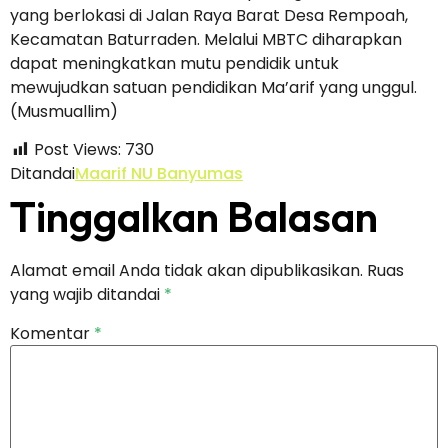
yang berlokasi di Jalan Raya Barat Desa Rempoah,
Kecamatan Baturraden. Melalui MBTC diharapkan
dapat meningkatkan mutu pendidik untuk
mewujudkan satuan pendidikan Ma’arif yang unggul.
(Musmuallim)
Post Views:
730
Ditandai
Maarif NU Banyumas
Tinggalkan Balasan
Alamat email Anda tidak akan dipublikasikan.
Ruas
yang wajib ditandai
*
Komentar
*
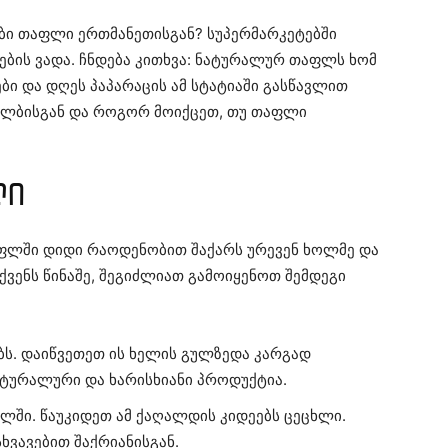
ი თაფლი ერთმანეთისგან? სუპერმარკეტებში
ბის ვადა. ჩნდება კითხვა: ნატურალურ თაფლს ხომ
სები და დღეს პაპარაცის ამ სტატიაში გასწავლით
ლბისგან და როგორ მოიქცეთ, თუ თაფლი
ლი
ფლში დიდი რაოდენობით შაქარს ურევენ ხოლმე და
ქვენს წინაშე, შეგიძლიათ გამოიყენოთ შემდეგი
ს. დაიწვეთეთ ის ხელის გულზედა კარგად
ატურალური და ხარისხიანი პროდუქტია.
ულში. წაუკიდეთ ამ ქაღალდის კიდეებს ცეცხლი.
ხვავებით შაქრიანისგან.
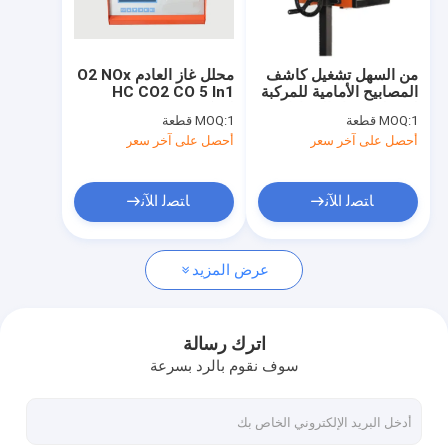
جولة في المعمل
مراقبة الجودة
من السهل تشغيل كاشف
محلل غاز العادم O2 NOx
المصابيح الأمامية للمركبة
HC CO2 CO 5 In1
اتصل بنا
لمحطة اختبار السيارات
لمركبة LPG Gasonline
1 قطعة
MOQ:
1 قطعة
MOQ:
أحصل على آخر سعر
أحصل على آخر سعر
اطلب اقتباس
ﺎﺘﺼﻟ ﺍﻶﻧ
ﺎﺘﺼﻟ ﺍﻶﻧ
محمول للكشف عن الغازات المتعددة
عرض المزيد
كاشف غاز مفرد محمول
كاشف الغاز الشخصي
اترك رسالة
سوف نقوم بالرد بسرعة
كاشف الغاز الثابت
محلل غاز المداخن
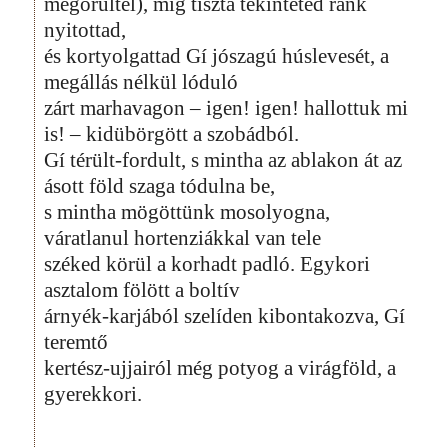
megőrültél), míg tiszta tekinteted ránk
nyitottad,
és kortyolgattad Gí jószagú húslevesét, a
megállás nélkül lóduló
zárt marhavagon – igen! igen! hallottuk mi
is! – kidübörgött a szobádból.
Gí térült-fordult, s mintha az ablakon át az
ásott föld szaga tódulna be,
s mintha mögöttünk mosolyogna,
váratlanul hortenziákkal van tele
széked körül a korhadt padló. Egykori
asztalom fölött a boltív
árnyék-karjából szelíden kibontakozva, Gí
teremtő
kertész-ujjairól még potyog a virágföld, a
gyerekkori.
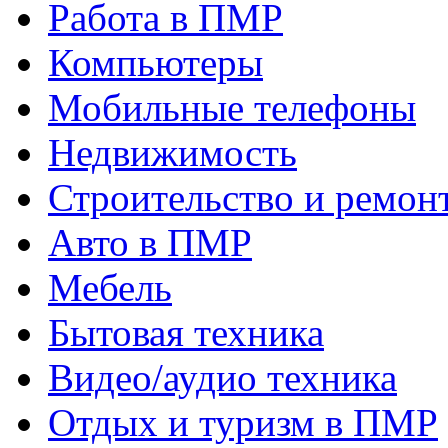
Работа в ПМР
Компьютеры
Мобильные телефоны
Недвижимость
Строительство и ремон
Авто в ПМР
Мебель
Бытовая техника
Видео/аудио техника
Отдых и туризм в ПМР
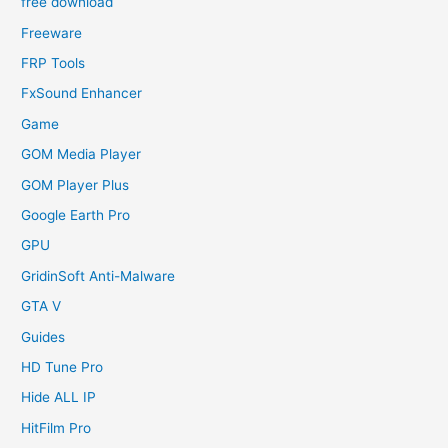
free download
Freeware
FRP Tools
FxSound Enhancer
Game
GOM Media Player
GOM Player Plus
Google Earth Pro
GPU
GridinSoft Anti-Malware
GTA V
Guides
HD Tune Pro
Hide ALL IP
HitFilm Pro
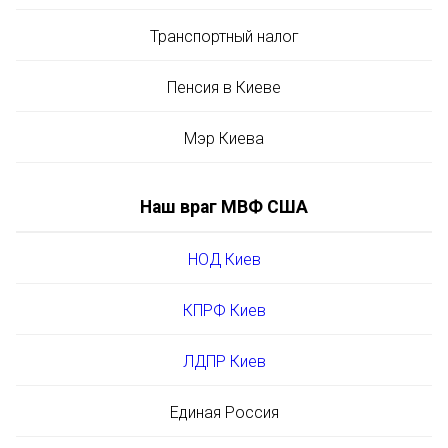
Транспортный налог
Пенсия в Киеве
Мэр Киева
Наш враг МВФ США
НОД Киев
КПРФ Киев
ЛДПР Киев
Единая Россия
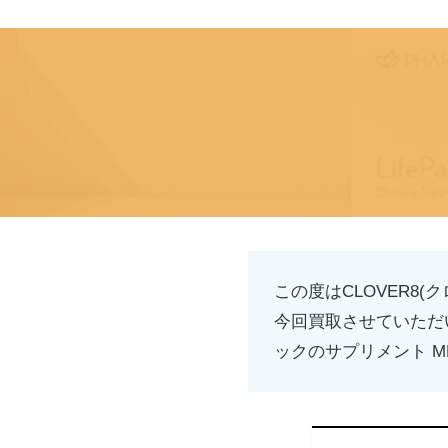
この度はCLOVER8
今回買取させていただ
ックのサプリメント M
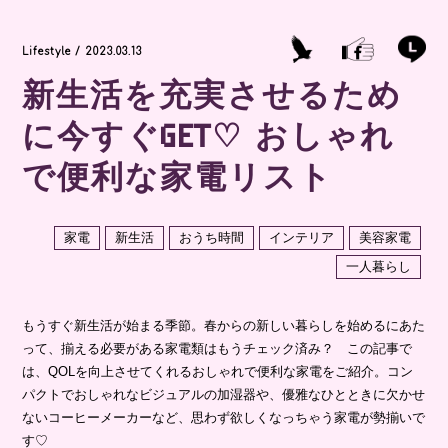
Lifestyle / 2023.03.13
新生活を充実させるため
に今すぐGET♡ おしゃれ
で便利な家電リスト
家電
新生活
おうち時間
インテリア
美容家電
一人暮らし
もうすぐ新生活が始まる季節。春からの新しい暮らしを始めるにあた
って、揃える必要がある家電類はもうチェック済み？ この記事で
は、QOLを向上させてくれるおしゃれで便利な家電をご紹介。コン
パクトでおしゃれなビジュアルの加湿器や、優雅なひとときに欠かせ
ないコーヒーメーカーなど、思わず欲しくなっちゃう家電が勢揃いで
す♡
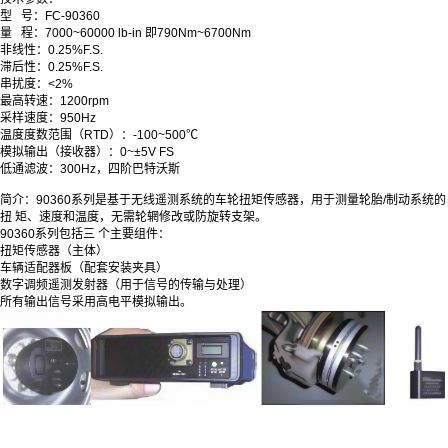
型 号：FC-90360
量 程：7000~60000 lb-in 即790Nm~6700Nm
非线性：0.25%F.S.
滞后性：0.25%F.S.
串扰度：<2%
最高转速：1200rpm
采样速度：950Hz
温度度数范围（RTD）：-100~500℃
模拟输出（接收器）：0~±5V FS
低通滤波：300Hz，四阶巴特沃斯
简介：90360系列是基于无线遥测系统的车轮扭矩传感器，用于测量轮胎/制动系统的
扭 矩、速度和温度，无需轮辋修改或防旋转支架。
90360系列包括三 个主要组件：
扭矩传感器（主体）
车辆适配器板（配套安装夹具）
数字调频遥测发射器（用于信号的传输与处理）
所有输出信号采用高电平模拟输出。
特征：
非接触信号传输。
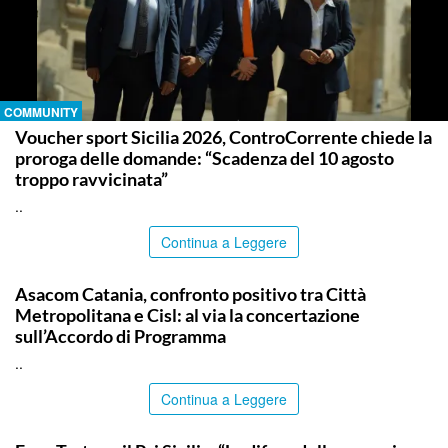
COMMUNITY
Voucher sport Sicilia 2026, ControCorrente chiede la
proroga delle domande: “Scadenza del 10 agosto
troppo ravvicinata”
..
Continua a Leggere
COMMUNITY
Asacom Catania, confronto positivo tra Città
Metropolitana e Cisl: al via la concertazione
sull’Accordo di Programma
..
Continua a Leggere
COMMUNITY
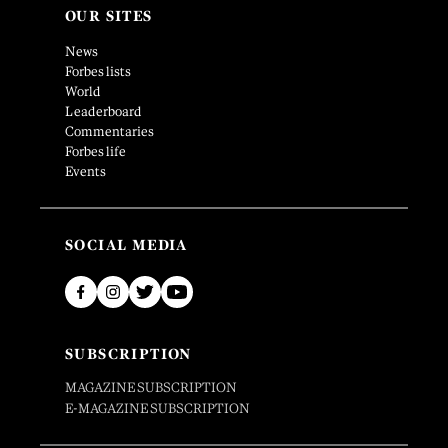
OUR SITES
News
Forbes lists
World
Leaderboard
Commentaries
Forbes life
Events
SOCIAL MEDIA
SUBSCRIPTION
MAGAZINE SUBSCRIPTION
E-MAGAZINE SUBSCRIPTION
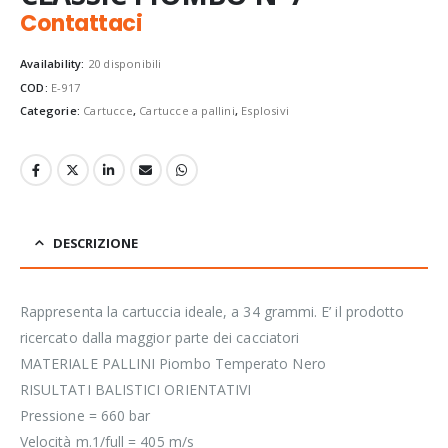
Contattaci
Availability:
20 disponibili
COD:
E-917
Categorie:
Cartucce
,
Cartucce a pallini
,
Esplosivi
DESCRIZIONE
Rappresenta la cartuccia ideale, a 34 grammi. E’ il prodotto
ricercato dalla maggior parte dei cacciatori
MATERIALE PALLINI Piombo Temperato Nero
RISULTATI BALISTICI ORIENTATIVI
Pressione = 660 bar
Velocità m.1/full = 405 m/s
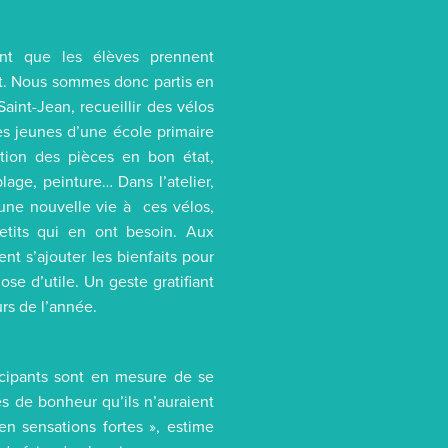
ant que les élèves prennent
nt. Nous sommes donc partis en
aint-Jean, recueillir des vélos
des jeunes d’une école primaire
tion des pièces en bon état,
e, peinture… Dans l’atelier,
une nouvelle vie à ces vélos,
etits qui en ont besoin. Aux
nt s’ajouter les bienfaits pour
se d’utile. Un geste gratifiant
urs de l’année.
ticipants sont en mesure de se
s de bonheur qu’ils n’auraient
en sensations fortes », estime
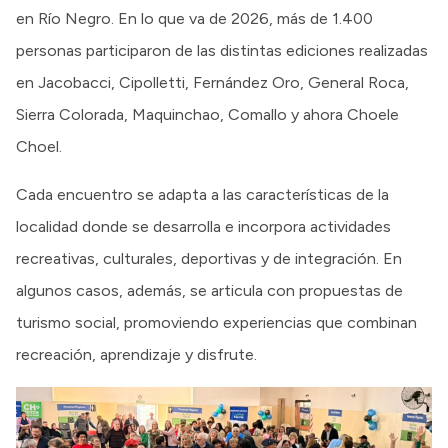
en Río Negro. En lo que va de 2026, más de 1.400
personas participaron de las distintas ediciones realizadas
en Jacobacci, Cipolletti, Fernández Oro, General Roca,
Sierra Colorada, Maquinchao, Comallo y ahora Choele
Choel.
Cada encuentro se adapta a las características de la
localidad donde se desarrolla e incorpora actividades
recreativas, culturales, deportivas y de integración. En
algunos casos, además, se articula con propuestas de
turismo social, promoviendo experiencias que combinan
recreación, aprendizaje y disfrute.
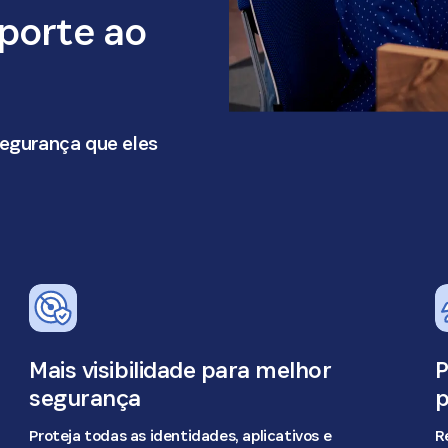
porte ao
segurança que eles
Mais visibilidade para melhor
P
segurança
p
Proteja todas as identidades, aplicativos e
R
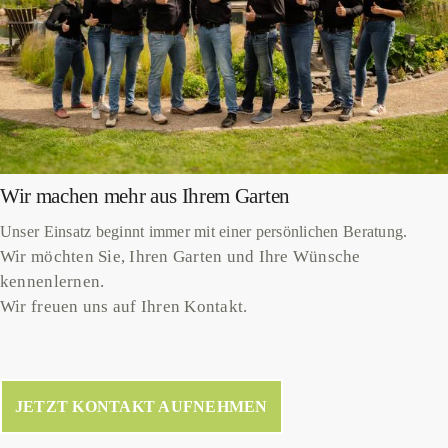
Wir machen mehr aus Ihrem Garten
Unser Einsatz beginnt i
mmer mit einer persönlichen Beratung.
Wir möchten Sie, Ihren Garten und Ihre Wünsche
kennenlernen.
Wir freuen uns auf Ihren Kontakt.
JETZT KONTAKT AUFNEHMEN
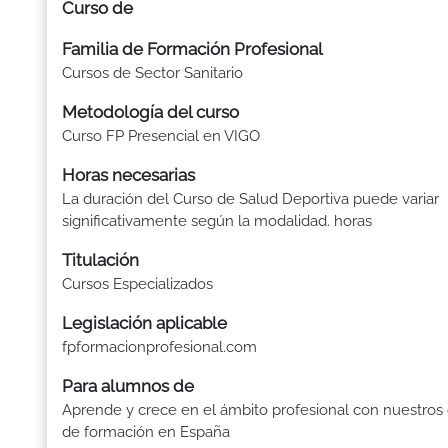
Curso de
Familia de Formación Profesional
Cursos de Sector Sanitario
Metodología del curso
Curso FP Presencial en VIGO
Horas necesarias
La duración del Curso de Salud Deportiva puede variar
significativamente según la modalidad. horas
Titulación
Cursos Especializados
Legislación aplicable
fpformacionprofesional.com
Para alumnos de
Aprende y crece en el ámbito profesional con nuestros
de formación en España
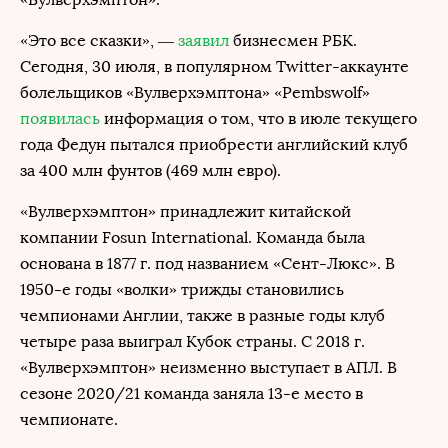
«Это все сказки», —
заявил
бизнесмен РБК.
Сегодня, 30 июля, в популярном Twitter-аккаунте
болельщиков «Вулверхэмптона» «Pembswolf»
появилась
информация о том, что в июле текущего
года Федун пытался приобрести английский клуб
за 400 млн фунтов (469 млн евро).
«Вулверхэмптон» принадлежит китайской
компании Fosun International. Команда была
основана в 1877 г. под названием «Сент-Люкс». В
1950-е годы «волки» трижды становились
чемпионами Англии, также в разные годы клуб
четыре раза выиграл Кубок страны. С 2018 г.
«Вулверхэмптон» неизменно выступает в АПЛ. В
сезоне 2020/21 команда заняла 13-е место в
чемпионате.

::::::

> _THE TASK_:
Copy out every line in the rows above that contains the word "كاشف".

> _OUTPUT OF THE EXERCISE_:
من السهل تشغيل كاشف
كاشف غاز مفرد محمول
كاشف الغاز الشخصي
كاشف الغاز الثابت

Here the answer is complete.